If I
am challenged to think about God, this is how I will think about God. There is nothing that he cannot do. He has no limits. He is God
anyway. He created everything that has existed, is existing and will ever
exist. Some of his greatest creation apart from us are time, love, free will
and the universe or multiverses. He started it all and will ultimately end it
all. He is personal too and that is what makes my belief in him so real,
intimate and agreeable. He has created me in his image and my enduring hope is
that I can expect myself to look like him. I take image here to mean appearance
as well as human traits and emotions.
I
can therefore trust that he feels how I feel and he sees what I see. I can also
trust that he loves me unconditionally because he would not have gone through
all the trouble of creating everything humanly conceivable and possible for my
existence and even thriving if his love was ever conditional.
God
in my mind is perfect. He is perfect even before I had the mind to think that
he is perfect. Although I would never come to terms with perfection or
understand how it works in my world, I am at least comforted to know that God
is perfect and he works everything out perfectly in a time he calls his time.
He
has no beginning and no end; or else he would be less than the perfection that
my mind has come to conceive him to be. He is also everywhere. Theologians call
that being omnipresent. But his presence is never intrusive, never a bother
unlike the secret surveillance of a police-state. In fact, I can think of his
presence in my life as reassuring, inspiring and even empowering. It is like
the meeting of soul mates where the dialogue between them can only be
understood by them and no one else. It is therefore exclusively personal. It is
also an intimacy that not even marital consummation could compare.
Paradoxically
too, this relationship is also inclusive in that it would not turn me into a
recluse, a snob or a self-complacent preacher. It would not make me repellant
to others, to myself or to him.
But
I have to understand that God can at the same time be a mystery. He can be a
perplexity so perplexing that my limited mind could never completely unravel. Because
he is God, he has to remain God. And being him is to be beyond what my mind can
fully understand. This mystery has to be what it has to be and that is to be a
mystery that would surpass all human understanding (but not human yearning of course).
He
would have to be one or two steps (or innumerable steps) ahead of the learning
curve or human scientific discovery. He would have be measured by infinity while we are measured by miles. He would have
to inhabit an eternity while we survive
only a lifetime. He is God no less and we are just not. He cannot be penetrated
in the same way that a cell, a gene, a subatomic particle, a quark, a dimensional
symmetry or an energy force can be penetrated. He is beyond the means, probe
and tools of all human earnest endeavors.
For to
know everything there is to know about God would be to know nothing more there
is to know about him. And to know nothing more there is to know about God is to
arrive at exactly where he was and is and will be and that is inconceivable
even with the best of human ingenuity and imagination. To arrive at this
preposterous knowledge would spell the end of his divinity and the start of our impunity. This is one eventuality that will never be eventuated. Fat chance.
We
are but a fraction of him, a loose shard of an image of him. At best, we
reflect only a part of him that he chooses to reveal to us and no more. His
sovereignty is where our knowing and understanding of him ends and the impenetrable
mystery of him starts. This is a fact I must accept if I am to be challenged to
think about God. It is a non-negotiable term of the start and end of my mental conception of him.
Theologians
call this gap faith as the existential bridge to connect what we know and what
we will never come to know. And for this reason and this reason alone, the
mystery of God would be both the source of my continued believing in him and
the source of my continued doubts about him. This faith-driven-doubt-ridden
struggle in my heart planted by the one who deems it fit to put it there for
reasons exclusive only to himself is the reason why I will forever be inspired
and tortured at the same time by him. It is a struggle that will always keep my faith alive and almost dead at the same time for the purpose of subsequent reviving.
It is
a dichotomy of two minds fighting for prevalence, preemption and precedence in
my life. Ironically the road ends for me the moment it starts for me. It is a human
discovery to not discover humanly further.

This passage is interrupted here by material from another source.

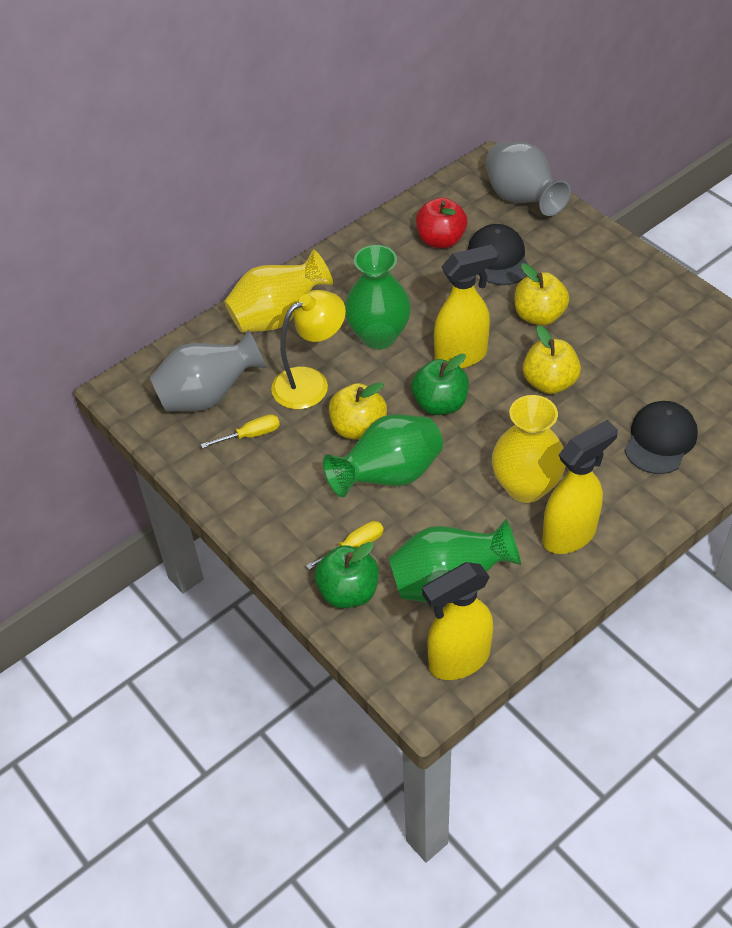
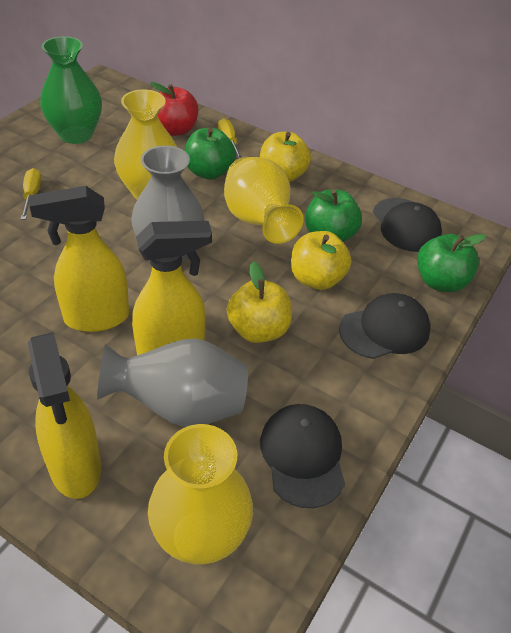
black cap: 2 -> 3
green apple: 2 -> 3
green vase: 3 -> 1
yellow lamp: 1 -> 0
yellow vase: 2 -> 3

It is the dead-ending of the beginning and the beginning of the dead end.
If
my mind is about knowing everything about God, then the end of this journey of
knowing everything about him is the start of believing in him with this
mind-challenged faith. This same faith will never tell me enough about the
gratuitous sufferings in this world and a loving and all-powerful God. It will never tell me enough about the trump of evil and the torture of the
righteous. Neither will it tell me enough about the deliberate hiddenness of God,
the death of an innocent child, the lust of an ungodly man, and the injustice
of oppression, religious hypocrisy, natural calamities, human sexual abuses, the rejection of those different from us, the
hubris of men, and the soul-wrenching pain of doubts.
Faith
must thus fill in the gap for me - even when sometimes faith has a short but no
less flexible reach.
Herein
ends my challenge to think about God. It is a challenge because he has created
me to know him and to know him is what will ultimately define me. Yet to know
him is not to know what I am dying to know about him. It is a subjective itch
that I can never objectively scratch. This mystery about him is put in place to
set me apart from him, but at the same time, to join me together with him. It
is therefore a lifetime struggle of faith over doubts and doubts over faith. That
is to me the authenticity of faith and to deny it is to deny what he has created and destined me for. And if his intention has always been to keep the believing in him
meaningful, suspenseful and even painful, then he has done it most perfectly. Amen. Cheerz.